__Given instruction__
Copy the lines of every entry below verbatim.

Stored items from a collection:
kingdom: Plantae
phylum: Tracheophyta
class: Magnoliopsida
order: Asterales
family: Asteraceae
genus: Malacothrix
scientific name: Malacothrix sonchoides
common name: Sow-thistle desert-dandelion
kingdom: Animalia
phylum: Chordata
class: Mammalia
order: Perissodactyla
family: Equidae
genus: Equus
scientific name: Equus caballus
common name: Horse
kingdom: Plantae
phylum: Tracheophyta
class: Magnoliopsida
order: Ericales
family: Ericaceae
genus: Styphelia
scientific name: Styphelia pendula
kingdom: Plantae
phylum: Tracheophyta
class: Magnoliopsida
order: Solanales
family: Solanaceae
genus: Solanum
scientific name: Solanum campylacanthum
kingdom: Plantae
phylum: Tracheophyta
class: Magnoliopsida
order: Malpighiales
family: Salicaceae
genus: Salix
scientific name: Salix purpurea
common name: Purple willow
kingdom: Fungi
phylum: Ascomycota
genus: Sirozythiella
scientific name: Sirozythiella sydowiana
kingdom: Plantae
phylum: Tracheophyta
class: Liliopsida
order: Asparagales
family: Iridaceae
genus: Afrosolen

__Written response__
kingdom: Plantae
phylum: Tracheophyta
class: Magnoliopsida
order: Asterales
family: Asteraceae
genus: Malacothrix
scientific name: Malacothrix sonchoides
common name: Sow-thistle desert-dandelion
kingdom: Animalia
phylum: Chordata
class: Mammalia
order: Perissodactyla
family: Equidae
genus: Equus
scientific name: Equus caballus
common name: Horse
kingdom: Plantae
phylum: Tracheophyta
class: Magnoliopsida
order: Ericales
family: Ericaceae
genus: Styphelia
scientific name: Styphelia pendula
kingdom: Plantae
phylum: Tracheophyta
class: Magnoliopsida
order: Solanales
family: Solanaceae
genus: Solanum
scientific name: Solanum campylacanthum
kingdom: Plantae
phylum: Tracheophyta
class: Magnoliopsida
order: Malpighiales
family: Salicaceae
genus: Salix
scientific name: Salix purpurea
common name: Purple willow
kingdom: Fungi
phylum: Ascomycota
genus: Sirozythiella
scientific name: Sirozythiella sydowiana
kingdom: Plantae
phylum: Tracheophyta
class: Liliopsida
order: Asparagales
family: Iridaceae
genus: Afrosolen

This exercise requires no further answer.